Der Krieg in Gaza ist nicht neu – und doch ist er in jeder Eskalation wieder unerträglich. Wieder Tote, wieder zerstörte Städte, wieder Weltöffentlichkeit. Doch was sich im Sommer 2025 abspielt, ist mehr als ein regionaler Konflikt: Es ist ein Spiegel, in dem sich die Abgründe unseres digitalen Zeitalters offenbaren. Ein Krieg, der mit Raketen geführt wird – aber mit Bildern entschieden werden soll.
Beide Seiten, Israel und Hamas, bedienen sich der Macht der Bilder in einer Weise, die erschüttert. Blutende Kinder in Krankenhausfluren, schreiende Mütter, Männer, die aus Trümmern Leichen ziehen – das Leid ist real, und es wird gnadenlos in Szene gesetzt. Emotionalisierung ersetzt Kontext, Schockwirkung ersetzt Erklärung. Auf Social Media wird die Timeline zur Frontlinie der moralischen Mobilmachung.
Wer sich dieser Logik entzieht und differenziert, wird sanktioniert. Es reicht, Zweifel zu äußern, und schon fällt das Etikett: „Verharmloser“, „Relativierer“, „Leugner“. Fragen stellen gilt als verdächtig. Differenzieren als gefährlich.
Wer nun meint, damit sei der Fall erledigt, springt zu kurz. Die israelische Regierung, allen voran Premierminister Netanjahu, agiert seit Jahren mit einem Maß an ideologischer Verhärtung, das selbst innerhalb Israels massiv kritisiert wird. Die Koalition mit ultranationalistischen und religiösen Hardlinern hat eine Politik hervorgebracht, die mit dem Selbstbild einer liberalen Demokratie immer weniger gemein hat. Was derzeit in Gaza geschieht, lässt sich nicht mehr nur mit „Verteidigung“ erklären. Es ist ein Vorgehen, das immer öfter wie Kollektivbestrafung aussieht – und auch so empfunden wird.
Dass Menschen unter dem Raketenhagel der Hamas leiden, steht außer Frage. Dennoch darf es nicht zur Nebensache werden, dass Millionen palästinensische Zivilisten im Gazastreifen als Faustpfand zwischen Terror und Militär zerrieben werden. Ein echter moralischer Kompass schlägt nicht nur in eine Richtung aus. Wer Gewalt gegen Zivilisten verurteilt, kann nicht bei Palästina plötzlich verstummen.
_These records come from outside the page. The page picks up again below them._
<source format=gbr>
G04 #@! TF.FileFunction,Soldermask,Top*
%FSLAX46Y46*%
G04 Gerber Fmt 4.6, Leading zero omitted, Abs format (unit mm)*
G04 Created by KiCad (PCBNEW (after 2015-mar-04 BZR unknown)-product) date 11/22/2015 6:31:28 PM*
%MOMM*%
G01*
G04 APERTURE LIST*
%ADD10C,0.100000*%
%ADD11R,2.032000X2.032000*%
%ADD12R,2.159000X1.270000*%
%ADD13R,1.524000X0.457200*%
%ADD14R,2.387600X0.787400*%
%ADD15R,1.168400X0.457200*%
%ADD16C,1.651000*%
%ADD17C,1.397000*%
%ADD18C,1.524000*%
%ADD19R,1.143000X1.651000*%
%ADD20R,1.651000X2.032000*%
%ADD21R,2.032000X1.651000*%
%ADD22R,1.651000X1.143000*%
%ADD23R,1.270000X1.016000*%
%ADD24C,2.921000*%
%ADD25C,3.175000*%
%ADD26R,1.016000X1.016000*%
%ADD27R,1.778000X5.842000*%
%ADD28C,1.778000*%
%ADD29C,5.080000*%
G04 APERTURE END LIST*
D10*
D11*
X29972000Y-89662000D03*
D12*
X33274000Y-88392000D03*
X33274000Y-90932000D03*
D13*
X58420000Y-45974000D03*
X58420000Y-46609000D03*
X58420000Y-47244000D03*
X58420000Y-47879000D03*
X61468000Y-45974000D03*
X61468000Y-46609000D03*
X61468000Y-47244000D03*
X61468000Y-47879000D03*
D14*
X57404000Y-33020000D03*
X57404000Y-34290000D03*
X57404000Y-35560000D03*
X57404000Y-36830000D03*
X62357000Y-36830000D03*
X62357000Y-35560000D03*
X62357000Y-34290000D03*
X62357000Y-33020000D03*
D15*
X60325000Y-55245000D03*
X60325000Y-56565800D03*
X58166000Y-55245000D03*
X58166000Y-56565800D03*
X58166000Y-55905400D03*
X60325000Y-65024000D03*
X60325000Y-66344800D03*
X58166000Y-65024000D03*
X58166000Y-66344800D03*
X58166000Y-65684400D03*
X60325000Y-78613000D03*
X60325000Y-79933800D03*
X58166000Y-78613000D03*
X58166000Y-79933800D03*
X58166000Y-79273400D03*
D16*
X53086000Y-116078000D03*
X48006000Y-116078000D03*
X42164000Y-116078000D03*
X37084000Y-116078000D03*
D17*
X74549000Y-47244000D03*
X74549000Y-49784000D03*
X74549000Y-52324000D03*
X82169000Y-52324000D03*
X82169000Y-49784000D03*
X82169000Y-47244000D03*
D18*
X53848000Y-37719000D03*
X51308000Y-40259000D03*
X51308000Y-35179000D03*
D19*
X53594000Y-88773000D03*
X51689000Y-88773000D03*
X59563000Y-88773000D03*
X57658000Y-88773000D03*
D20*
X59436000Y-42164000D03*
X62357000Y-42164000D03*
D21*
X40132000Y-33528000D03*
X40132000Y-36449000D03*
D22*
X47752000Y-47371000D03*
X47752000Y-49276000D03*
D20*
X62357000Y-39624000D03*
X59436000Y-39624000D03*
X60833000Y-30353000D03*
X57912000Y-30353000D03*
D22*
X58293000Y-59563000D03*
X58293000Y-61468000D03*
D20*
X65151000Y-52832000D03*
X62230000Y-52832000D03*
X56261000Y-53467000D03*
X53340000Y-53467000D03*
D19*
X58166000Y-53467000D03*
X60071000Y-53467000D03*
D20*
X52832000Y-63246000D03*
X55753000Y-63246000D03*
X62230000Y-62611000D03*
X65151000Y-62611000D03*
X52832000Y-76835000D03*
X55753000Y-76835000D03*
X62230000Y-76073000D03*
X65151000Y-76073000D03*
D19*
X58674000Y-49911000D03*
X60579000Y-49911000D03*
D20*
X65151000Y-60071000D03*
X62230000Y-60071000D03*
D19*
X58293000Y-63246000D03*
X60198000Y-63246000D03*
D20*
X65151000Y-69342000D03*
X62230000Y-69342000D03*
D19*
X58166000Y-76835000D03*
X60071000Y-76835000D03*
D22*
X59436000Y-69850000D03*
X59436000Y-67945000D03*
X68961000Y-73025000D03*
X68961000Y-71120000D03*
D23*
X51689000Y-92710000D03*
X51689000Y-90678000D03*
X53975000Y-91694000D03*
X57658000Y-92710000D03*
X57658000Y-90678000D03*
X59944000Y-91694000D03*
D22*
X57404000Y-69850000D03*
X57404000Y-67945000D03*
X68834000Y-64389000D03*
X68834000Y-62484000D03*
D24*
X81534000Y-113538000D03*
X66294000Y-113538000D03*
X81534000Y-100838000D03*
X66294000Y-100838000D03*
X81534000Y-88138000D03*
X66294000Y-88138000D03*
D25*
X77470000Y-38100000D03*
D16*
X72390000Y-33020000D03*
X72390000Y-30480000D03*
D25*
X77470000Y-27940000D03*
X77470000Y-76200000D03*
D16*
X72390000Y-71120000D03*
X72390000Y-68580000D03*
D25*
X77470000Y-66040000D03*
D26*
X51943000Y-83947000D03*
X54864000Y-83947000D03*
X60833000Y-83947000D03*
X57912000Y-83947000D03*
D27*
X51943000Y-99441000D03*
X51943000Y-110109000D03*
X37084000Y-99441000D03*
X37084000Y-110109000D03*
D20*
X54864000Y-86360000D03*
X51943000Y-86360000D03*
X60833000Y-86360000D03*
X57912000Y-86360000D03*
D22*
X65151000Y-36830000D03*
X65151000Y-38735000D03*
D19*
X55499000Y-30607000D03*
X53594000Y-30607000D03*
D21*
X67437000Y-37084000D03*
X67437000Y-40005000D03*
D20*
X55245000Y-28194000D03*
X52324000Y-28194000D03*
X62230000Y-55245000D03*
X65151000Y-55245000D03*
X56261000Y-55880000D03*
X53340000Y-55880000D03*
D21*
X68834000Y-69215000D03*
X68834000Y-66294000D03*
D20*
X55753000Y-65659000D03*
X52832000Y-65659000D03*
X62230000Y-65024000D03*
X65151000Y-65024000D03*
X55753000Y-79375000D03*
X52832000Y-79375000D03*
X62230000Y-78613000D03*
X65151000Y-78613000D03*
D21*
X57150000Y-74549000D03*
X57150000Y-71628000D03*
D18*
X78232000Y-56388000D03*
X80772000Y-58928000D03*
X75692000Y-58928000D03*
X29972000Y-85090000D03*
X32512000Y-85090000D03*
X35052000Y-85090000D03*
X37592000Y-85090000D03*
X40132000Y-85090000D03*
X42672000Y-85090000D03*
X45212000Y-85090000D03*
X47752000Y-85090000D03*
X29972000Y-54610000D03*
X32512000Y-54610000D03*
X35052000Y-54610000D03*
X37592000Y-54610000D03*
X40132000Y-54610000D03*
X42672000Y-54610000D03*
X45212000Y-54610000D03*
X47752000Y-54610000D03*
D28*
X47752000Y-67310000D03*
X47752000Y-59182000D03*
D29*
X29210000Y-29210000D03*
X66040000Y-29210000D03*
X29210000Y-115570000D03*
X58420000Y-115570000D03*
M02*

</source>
Das Leid durch Kriege in anderen Ländern offenbart zudem das Problem unserer eigenen Debattenkultur. Der westliche Blick auf den Nahen Osten ist geprägt von Infantilität, moralischer Hybris und erschreckender Unkenntnis. Auf Plattformen wie X herrscht keine echte Diskussion, sondern Dauertribunalisierung. Der Algorithmus spült das nach oben, was am lautesten, empörendsten, emotionalsten ist. Belohnt wird nicht Erkenntnis, sondern Empörung.
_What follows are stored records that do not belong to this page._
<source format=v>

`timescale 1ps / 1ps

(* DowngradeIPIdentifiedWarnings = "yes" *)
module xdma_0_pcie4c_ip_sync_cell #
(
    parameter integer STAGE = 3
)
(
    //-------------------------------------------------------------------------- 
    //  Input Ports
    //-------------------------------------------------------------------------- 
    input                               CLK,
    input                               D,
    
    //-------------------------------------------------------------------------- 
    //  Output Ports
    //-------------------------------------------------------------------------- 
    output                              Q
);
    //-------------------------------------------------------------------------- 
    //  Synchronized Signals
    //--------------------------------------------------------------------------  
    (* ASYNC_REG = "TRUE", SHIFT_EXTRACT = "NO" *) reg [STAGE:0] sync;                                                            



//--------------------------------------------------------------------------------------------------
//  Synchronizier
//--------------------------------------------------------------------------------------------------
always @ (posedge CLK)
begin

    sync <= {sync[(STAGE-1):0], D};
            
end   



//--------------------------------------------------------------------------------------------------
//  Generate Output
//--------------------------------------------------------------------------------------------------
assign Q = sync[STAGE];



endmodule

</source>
Medien, vor allem soziale Medien, sind kein Ort mehr für Dialog, sondern ein Pranger. Gerade in dieser Umgebung entstehen Narrative, die mehr mit ideologischer Selbstvergewisserung zu tun haben als mit Realität. Wer Palästinenser kritisiert, gilt als „antimuslimisch“. Wer Israels Regierung hinterfragt, ist „antisemitisch“. Die moralische Erpressung ist allgegenwärtig – und sie wirkt.
Weder Hamas noch die israelische Regierung sprechen für die Menschen, in deren Namen sie handeln. Die einen instrumentalisieren den Tod – die anderen setzen auf militärische Übermacht. Beide Seiten betreiben Propaganda und tun alles dafür, dass echte Verständigung unmöglich bleibt.
Langfristig sollten wir uns darauf besinnen, wieder miteinander zu sprechen. Nicht auf X, nicht zwischen Memes und Moralfilter, sondern mit politischem Ernst, geschichtlicher Tiefe und einer Sprache, die mehr kennt als Schwarz und Weiß. Das bedeutet auch: unbequeme Wahrheiten aushalten. Dass Israel ein Existenzrecht hat – aber keine moralische Blankovollmacht. Dass Palästinenser Rechte haben – aber auch Verantwortung für die Kräfte, die in ihrem Namen sprechen.
Wer das nicht leisten will oder kann, sollte zumindest schweigen – statt sich an der nächsten Empörungswelle zu beteiligen. Denn alles andere ist nur noch Inszenierung. Und davon haben wir genug gesehen.